The cookware that justifies the splurge: Le Creuset

Le Creuset’s Signature Round Dutch Oven is the classic luxury kitchen gift because it is beautiful, useful, and built like something you keep for decades. The 5.5-quart version is $435, and the brand backs it with a lifetime warranty. It is made from enameled cast iron, designed for slow-cooking, braising, roasting, baking, and frying, and Le Creuset says it works on all cooktops and is oven-safe up to 500 degrees Fahrenheit. That price is not casual, but it makes sense when the gift is meant to live on the stove instead of the back of a cabinet.
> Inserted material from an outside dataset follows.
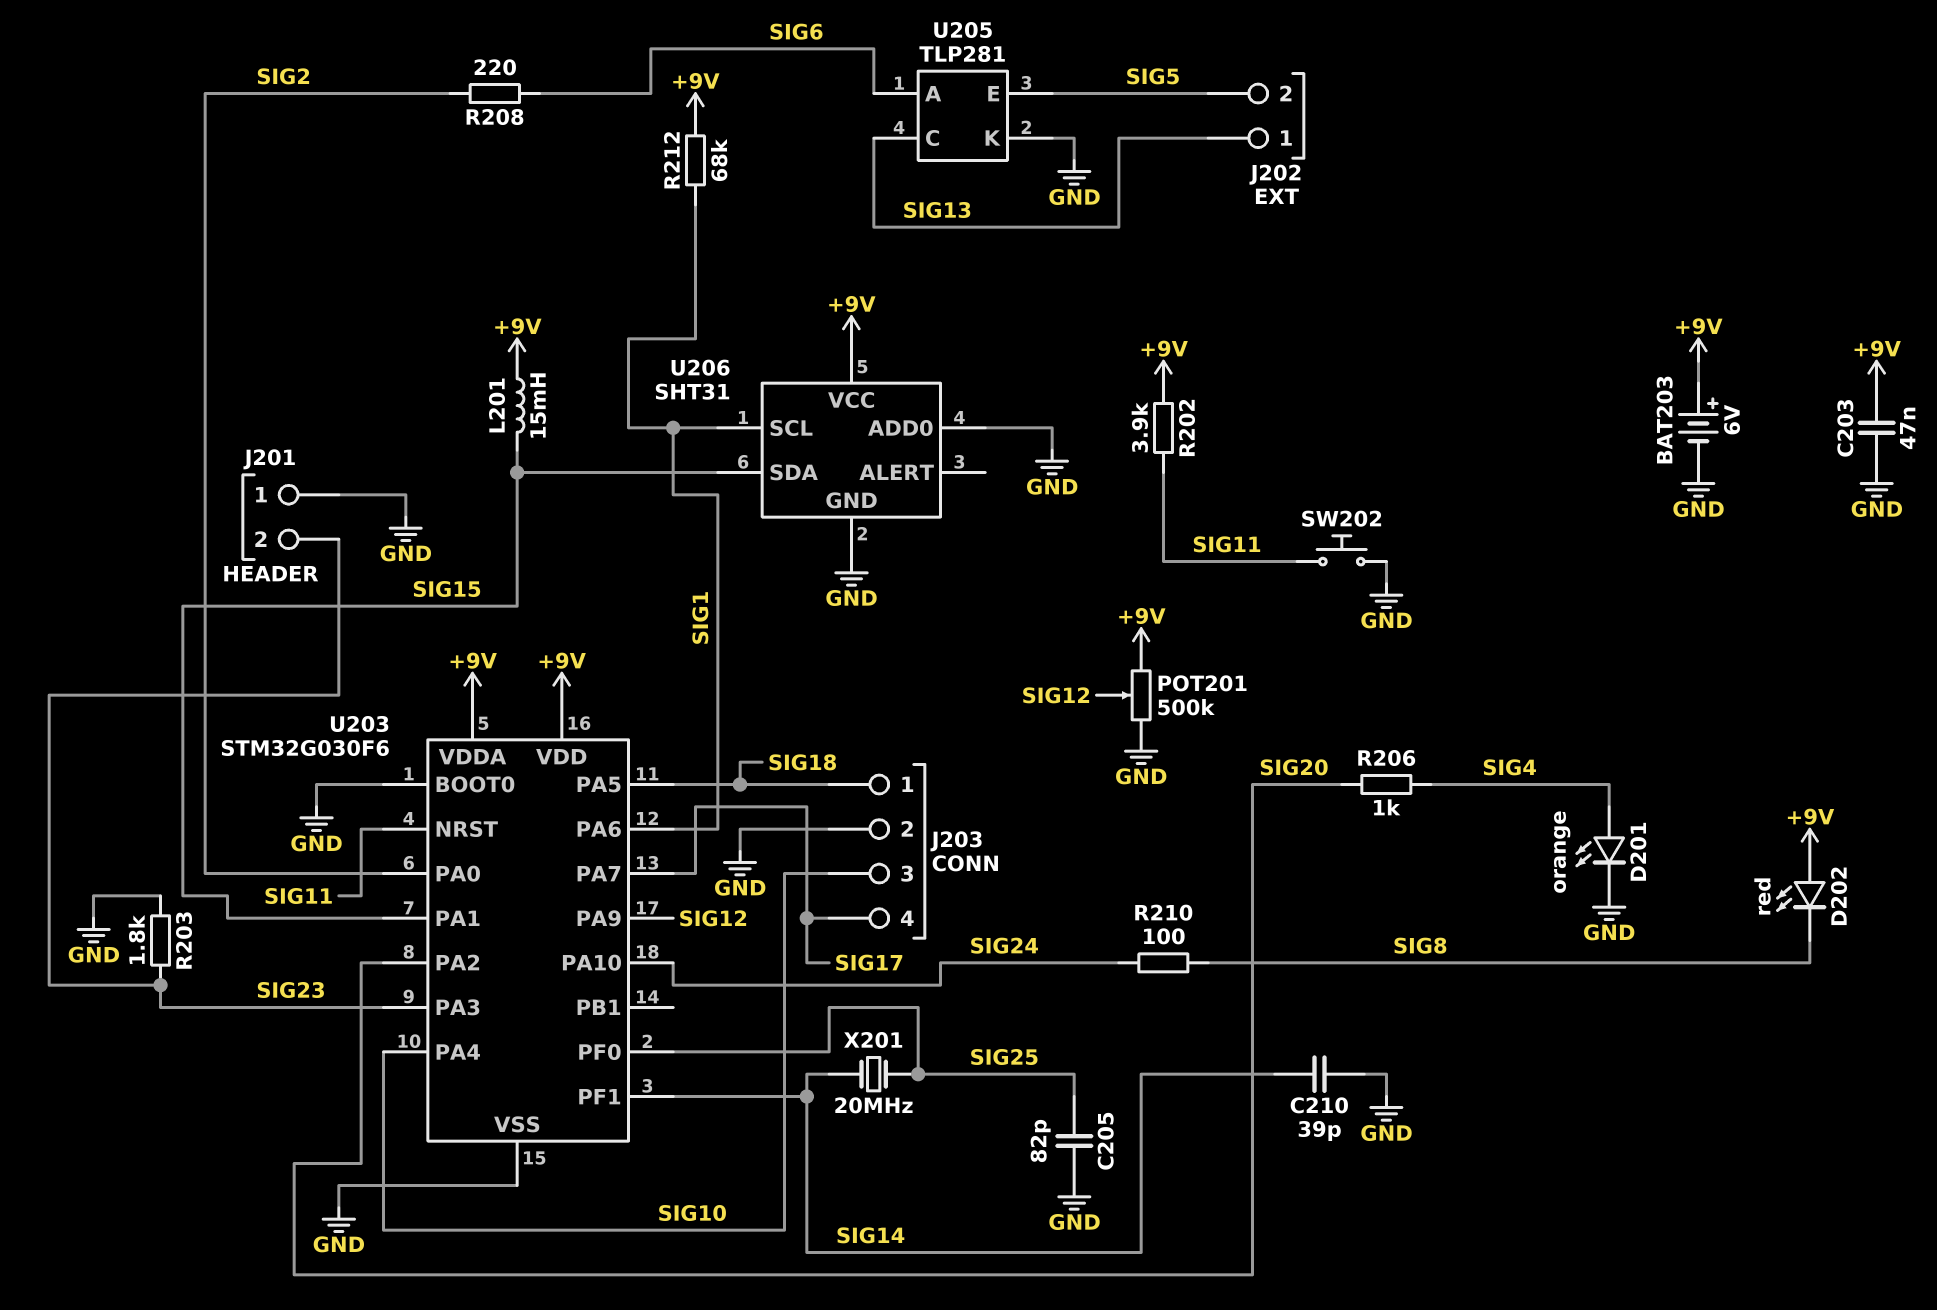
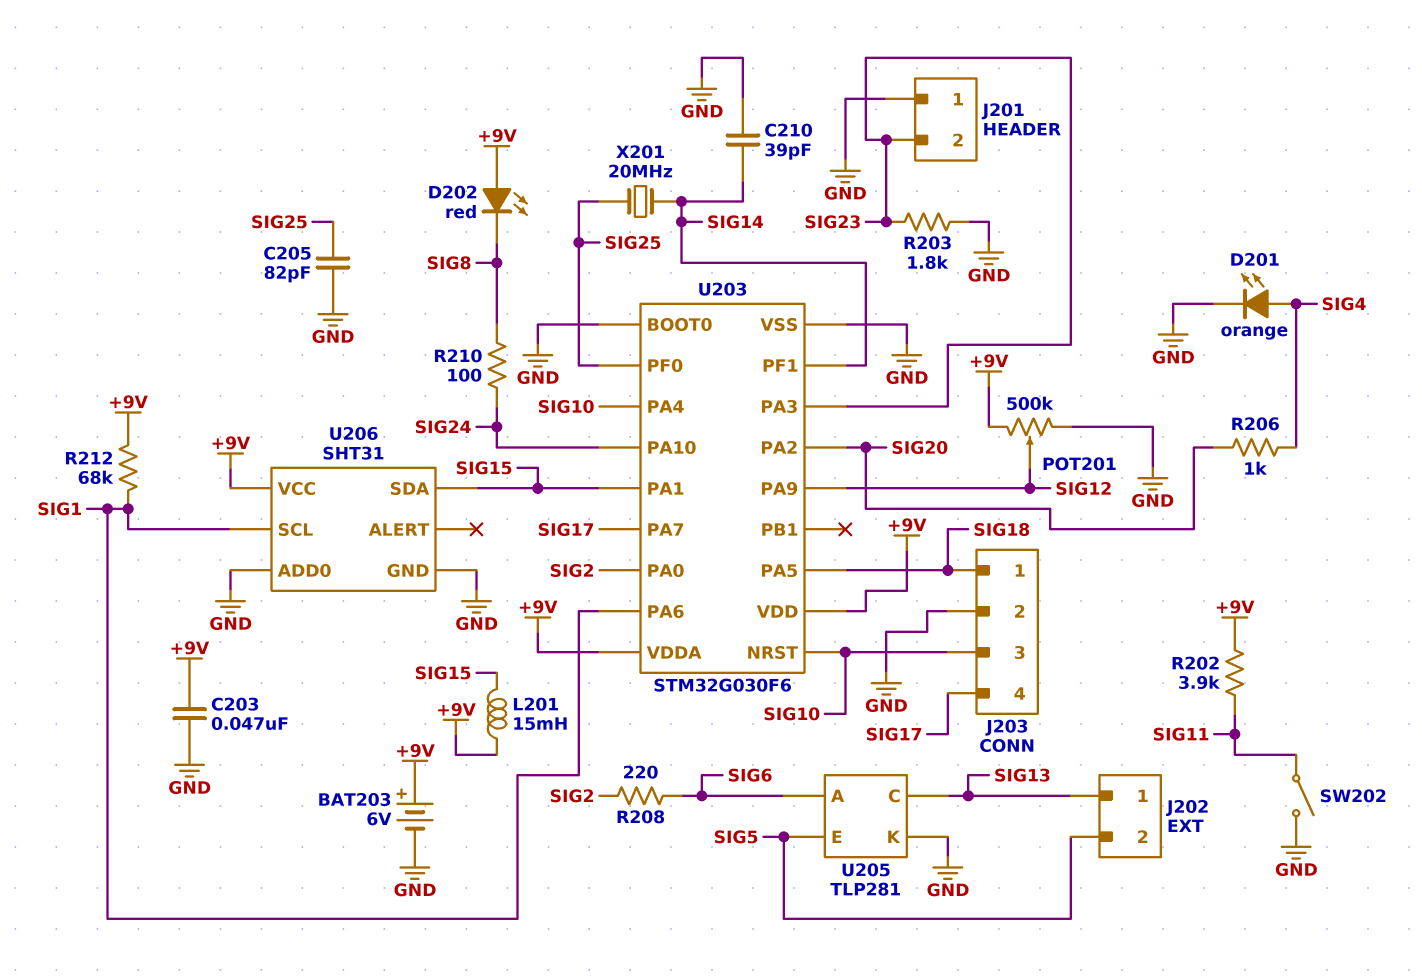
SW202: button (GND, SIG11) -> switch (GND, SIG11)
U203 pin NRST: SIG11 -> SIG10

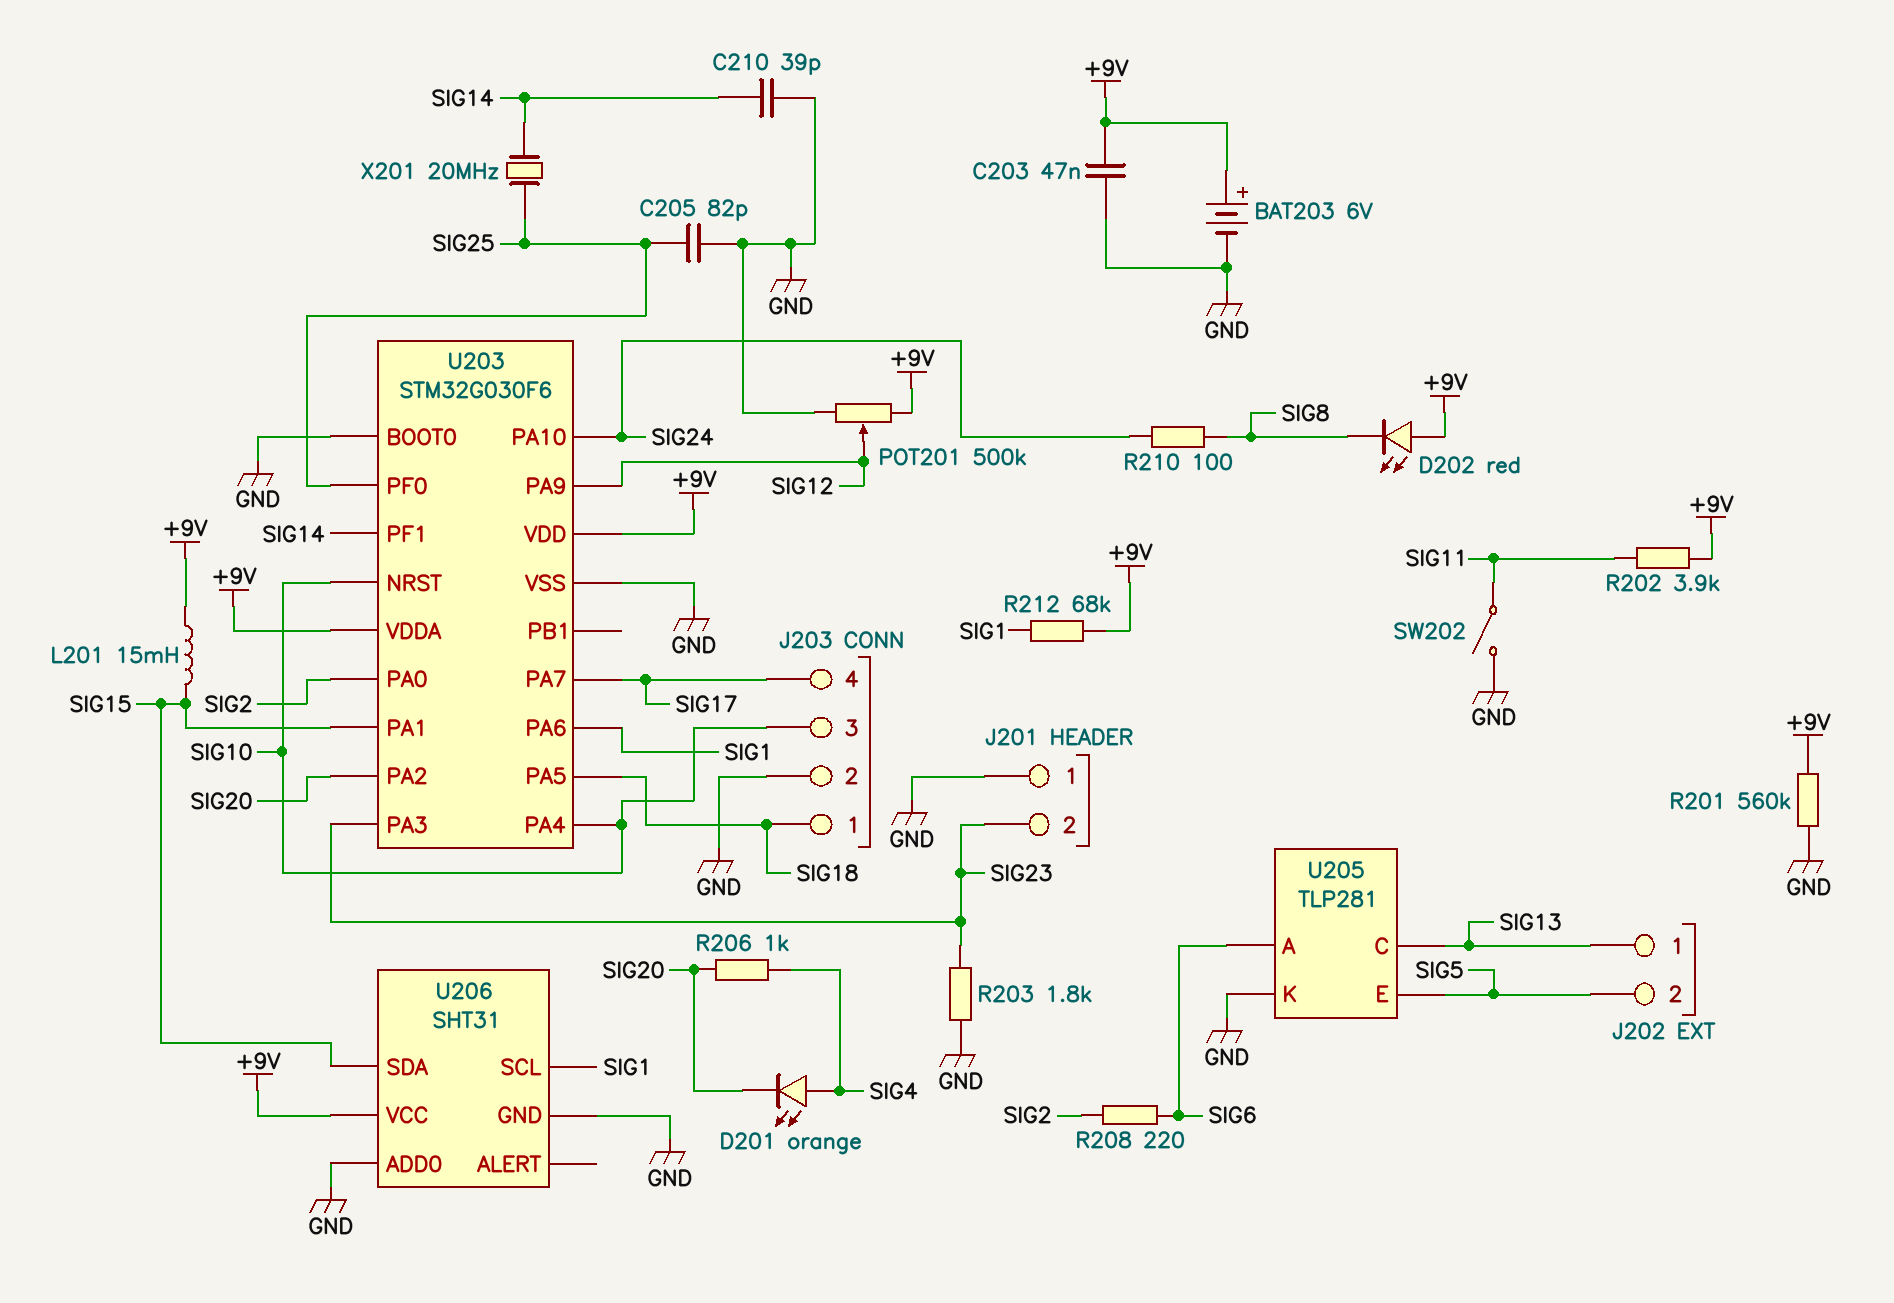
D201: LED orange (A SIG4, K GND) -> LED orange (A SIG4, K SIG20)
R201: none -> 560k (+9V, GND)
If you want a little more capacity and a softer price, the Signature Round Deep Oven is $289.99, marked down from $460. Its extra depth helps contain splatters and reduce boil-overs, which is the kind of practical detail that matters to anyone who actually cooks big pots of soup, stew, pasta, or braised chicken for a family. This is the gift for the mom who likes her kitchen tools to feel permanent.

The clearest pattern in the year’s smartest Mother’s Day gifts is that usefulness has become the new luxury. Whether you choose a plant-milk machine, a sold-out-prone dessert maker, peel-and-stick photo tiles, or a Dutch oven that can take over dinner duty for years, the best present is the one that changes an ordinary routine in a way she will notice again on Tuesday.